___ Record set ___
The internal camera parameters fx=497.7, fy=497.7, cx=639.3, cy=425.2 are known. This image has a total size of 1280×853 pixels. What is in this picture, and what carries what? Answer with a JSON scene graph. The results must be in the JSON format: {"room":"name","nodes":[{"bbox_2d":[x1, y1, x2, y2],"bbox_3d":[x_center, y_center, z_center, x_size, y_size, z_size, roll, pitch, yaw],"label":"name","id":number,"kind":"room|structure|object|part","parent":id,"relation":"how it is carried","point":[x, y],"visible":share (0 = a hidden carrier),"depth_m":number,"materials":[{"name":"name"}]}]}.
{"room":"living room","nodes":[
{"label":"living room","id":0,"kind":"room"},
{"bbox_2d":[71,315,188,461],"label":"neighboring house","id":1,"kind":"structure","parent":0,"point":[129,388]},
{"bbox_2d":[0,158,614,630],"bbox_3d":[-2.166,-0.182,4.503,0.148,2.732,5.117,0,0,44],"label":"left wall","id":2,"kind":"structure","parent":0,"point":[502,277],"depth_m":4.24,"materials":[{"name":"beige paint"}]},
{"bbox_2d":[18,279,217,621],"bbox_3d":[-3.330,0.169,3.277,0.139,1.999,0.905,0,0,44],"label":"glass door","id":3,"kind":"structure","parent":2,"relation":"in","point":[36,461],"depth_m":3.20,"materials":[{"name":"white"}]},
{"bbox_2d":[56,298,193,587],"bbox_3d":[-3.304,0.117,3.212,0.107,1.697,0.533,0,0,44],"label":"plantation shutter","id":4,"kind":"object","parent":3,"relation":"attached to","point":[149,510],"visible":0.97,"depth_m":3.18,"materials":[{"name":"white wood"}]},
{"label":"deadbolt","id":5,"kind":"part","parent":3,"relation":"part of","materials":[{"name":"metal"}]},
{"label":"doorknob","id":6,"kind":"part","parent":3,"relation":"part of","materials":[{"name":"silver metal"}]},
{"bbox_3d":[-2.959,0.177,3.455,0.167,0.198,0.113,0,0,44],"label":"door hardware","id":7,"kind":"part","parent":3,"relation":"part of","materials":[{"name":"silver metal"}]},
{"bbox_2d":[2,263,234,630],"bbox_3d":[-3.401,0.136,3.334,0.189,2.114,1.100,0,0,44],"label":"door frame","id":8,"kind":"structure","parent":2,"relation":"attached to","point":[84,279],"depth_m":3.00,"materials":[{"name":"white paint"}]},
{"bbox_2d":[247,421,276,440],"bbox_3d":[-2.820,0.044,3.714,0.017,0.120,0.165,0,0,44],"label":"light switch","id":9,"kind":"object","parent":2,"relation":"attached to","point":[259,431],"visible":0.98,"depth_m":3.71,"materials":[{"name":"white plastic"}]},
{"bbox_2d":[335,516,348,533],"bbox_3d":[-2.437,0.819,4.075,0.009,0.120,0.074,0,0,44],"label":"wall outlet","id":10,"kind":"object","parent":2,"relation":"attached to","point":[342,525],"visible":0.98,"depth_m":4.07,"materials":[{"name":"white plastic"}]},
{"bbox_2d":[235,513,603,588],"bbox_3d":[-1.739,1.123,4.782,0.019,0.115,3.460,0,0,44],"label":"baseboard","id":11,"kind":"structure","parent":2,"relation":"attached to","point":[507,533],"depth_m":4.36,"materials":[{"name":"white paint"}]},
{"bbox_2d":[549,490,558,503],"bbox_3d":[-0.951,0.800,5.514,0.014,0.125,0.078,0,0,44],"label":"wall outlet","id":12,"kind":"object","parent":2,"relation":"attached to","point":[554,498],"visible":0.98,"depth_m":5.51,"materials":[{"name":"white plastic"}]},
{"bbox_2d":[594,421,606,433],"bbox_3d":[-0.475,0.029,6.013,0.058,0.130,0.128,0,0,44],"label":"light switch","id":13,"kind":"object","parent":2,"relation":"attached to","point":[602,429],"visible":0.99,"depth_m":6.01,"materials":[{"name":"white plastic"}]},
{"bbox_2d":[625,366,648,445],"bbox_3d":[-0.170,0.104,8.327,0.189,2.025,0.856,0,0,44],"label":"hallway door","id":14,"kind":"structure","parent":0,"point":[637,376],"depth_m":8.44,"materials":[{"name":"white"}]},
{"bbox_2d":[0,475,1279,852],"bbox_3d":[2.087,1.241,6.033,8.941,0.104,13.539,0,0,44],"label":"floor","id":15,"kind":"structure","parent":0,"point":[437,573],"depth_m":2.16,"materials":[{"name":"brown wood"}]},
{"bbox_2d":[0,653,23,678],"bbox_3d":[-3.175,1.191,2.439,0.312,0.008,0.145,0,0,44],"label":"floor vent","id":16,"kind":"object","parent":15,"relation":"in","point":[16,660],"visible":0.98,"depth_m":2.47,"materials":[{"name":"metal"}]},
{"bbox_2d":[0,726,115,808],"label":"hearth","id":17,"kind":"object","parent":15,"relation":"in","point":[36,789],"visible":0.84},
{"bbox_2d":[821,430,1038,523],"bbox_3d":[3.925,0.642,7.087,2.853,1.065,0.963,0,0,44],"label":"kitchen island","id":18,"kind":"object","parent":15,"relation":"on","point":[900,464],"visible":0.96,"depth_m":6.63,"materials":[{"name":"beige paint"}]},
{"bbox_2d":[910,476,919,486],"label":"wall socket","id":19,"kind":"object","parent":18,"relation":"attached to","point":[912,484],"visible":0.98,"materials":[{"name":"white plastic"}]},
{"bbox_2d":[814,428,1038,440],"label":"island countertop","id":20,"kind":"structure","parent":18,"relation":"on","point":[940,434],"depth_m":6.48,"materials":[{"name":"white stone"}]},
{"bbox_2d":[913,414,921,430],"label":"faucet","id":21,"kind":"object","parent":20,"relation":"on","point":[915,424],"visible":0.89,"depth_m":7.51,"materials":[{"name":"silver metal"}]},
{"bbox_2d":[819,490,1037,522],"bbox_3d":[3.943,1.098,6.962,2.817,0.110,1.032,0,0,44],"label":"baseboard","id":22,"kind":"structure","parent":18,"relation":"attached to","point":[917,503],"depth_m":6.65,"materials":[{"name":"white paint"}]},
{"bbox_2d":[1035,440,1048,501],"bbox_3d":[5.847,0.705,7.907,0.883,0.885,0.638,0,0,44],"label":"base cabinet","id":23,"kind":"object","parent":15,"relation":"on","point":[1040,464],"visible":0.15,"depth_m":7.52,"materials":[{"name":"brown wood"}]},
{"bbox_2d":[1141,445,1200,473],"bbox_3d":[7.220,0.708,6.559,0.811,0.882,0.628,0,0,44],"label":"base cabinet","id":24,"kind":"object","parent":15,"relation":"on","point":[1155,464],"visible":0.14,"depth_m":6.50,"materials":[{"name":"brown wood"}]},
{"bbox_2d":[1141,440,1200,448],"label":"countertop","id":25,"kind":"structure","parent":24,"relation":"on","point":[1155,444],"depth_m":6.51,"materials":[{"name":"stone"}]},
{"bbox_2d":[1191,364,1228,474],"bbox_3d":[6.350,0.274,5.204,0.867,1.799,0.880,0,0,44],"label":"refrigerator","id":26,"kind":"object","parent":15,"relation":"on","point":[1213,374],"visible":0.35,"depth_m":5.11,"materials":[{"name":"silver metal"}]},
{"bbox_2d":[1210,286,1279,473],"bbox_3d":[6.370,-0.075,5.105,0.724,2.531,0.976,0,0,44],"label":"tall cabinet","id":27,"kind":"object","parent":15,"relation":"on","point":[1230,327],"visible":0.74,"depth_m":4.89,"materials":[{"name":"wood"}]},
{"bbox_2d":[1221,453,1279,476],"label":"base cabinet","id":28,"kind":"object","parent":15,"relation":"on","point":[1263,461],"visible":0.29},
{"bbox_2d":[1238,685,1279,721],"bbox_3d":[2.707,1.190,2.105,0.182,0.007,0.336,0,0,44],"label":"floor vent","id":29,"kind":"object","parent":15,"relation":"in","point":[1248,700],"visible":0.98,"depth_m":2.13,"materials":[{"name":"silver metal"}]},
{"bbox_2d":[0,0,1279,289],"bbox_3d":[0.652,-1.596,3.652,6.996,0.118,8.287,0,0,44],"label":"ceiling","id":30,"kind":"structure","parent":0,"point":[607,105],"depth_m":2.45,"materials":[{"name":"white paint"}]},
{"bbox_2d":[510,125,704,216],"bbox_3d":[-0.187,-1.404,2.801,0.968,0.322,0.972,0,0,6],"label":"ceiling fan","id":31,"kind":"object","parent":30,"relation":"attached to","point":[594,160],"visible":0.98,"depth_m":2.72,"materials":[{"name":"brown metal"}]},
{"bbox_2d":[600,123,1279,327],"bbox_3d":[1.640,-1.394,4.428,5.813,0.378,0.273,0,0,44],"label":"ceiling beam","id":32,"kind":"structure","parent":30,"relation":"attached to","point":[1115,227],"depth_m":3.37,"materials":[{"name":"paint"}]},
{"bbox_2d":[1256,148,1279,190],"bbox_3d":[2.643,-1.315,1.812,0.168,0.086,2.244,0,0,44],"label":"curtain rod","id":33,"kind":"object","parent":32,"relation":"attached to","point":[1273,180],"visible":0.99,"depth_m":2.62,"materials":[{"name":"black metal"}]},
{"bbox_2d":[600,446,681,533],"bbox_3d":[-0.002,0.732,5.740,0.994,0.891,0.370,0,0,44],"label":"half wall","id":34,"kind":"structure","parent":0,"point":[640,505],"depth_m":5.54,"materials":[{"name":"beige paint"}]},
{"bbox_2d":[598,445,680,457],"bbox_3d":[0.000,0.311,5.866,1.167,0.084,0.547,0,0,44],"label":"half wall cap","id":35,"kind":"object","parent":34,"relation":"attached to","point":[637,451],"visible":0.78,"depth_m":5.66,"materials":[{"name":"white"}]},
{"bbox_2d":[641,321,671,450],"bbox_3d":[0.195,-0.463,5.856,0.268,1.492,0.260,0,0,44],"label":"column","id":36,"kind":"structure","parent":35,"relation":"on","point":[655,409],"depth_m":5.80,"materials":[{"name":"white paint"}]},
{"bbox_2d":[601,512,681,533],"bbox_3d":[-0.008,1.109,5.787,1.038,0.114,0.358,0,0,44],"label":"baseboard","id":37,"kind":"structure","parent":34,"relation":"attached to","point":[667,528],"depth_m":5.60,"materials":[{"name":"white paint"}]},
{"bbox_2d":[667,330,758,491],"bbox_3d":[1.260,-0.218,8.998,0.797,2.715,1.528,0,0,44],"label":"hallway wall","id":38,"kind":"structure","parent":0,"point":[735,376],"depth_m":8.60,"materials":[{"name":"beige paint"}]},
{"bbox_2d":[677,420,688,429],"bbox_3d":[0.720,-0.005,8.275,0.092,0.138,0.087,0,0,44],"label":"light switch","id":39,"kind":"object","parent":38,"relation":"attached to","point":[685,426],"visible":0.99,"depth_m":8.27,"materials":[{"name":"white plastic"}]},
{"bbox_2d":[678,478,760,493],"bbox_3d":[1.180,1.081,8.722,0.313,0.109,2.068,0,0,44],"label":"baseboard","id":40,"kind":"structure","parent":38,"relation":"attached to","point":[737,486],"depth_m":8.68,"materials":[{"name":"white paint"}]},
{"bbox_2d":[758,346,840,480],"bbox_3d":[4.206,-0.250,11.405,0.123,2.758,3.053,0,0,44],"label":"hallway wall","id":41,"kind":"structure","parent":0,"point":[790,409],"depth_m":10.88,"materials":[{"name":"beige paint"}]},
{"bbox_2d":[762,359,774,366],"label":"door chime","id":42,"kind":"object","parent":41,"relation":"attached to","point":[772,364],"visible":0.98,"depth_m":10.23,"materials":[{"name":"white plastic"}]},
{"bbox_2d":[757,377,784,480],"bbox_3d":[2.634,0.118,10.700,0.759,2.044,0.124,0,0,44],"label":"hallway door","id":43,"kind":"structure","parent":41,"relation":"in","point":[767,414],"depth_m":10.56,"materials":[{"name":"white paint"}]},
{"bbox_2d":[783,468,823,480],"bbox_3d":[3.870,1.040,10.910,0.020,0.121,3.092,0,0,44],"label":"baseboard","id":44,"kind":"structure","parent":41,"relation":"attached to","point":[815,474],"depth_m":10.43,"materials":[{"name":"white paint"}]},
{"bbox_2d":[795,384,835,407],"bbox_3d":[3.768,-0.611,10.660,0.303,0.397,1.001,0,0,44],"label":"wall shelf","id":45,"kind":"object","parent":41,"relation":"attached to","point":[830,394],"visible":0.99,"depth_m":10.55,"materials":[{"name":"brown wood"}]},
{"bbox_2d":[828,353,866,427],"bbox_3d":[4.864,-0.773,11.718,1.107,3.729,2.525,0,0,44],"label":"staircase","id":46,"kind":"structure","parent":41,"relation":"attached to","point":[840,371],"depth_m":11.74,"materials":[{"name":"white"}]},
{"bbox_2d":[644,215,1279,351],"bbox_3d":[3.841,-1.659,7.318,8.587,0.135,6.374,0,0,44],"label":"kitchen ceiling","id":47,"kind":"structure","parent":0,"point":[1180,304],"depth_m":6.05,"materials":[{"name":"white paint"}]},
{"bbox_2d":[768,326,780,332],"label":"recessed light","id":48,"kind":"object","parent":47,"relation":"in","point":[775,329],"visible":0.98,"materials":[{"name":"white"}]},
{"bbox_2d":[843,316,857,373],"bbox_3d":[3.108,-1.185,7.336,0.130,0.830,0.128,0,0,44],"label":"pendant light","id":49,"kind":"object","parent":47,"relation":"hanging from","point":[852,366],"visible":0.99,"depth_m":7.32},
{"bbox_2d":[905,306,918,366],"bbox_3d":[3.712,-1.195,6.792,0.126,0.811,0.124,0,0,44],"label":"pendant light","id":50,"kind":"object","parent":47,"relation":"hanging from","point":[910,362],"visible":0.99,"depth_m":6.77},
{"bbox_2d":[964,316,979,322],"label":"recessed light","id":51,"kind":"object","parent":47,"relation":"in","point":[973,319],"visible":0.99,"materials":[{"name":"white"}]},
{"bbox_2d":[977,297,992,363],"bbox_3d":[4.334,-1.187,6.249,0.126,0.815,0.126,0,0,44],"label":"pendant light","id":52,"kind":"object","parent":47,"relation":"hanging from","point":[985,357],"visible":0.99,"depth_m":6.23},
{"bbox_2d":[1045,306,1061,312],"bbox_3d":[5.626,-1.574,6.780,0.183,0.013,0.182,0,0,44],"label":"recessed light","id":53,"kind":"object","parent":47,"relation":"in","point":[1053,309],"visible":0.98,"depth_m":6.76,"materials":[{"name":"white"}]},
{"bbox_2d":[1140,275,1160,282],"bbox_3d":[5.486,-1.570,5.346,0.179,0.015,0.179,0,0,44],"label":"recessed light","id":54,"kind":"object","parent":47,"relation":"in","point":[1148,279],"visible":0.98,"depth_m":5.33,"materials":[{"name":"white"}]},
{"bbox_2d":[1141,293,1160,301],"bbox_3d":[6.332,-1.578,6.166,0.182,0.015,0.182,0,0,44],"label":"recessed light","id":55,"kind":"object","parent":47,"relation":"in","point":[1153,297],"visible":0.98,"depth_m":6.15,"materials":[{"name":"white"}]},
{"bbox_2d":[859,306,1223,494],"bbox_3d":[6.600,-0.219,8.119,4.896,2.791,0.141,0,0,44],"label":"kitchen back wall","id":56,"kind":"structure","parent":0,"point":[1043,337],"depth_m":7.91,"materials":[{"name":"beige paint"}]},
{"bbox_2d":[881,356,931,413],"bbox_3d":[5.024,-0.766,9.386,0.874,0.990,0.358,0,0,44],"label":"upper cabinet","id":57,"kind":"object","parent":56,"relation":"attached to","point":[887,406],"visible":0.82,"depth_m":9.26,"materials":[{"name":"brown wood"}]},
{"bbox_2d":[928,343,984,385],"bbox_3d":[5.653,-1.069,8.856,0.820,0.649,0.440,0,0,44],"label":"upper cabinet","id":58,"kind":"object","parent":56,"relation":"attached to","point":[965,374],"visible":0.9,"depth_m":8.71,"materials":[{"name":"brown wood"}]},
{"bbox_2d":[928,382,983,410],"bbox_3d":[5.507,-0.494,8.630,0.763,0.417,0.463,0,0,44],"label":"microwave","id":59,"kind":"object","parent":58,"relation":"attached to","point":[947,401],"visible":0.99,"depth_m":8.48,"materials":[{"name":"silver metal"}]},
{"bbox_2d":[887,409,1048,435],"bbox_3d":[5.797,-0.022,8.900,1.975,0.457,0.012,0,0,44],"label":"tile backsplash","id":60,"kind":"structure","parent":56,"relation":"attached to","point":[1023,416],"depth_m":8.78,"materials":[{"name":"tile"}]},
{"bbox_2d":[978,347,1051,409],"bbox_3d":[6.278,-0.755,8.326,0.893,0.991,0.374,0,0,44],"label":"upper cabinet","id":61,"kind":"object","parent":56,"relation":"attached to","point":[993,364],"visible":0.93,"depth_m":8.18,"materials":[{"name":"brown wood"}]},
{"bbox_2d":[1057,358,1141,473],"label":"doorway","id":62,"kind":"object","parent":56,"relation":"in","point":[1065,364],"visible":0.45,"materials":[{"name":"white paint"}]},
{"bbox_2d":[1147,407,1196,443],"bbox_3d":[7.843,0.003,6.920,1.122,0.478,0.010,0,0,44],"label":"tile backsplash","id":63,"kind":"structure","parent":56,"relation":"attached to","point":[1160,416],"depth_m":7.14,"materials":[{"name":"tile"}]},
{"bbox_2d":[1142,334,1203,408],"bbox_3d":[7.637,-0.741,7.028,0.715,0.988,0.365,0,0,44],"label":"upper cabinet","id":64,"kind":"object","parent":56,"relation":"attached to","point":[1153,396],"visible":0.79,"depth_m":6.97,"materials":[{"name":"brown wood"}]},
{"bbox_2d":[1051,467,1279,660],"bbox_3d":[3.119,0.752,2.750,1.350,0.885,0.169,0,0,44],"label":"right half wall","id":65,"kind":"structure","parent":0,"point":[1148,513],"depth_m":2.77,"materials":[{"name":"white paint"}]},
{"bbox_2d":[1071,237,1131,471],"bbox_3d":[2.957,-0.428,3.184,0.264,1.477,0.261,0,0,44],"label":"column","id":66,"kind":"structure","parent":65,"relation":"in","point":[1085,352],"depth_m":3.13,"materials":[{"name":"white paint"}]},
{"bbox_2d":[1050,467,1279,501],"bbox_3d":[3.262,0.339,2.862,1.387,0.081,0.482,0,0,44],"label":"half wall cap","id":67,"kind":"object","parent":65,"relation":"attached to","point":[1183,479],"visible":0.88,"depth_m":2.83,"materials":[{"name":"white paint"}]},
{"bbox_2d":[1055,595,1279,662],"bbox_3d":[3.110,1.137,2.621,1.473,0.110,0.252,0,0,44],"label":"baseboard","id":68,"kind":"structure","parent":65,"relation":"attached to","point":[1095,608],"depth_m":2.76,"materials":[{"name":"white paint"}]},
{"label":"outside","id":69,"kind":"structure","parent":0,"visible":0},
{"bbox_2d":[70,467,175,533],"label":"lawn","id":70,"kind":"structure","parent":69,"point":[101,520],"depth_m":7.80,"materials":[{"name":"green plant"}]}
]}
___
## Work instruction
Scan the material above for the string "living", and copy every line where it is found.

## Answer to this problem
{"room":"living room","nodes":[
{"label":"living room","id":0,"kind":"room"},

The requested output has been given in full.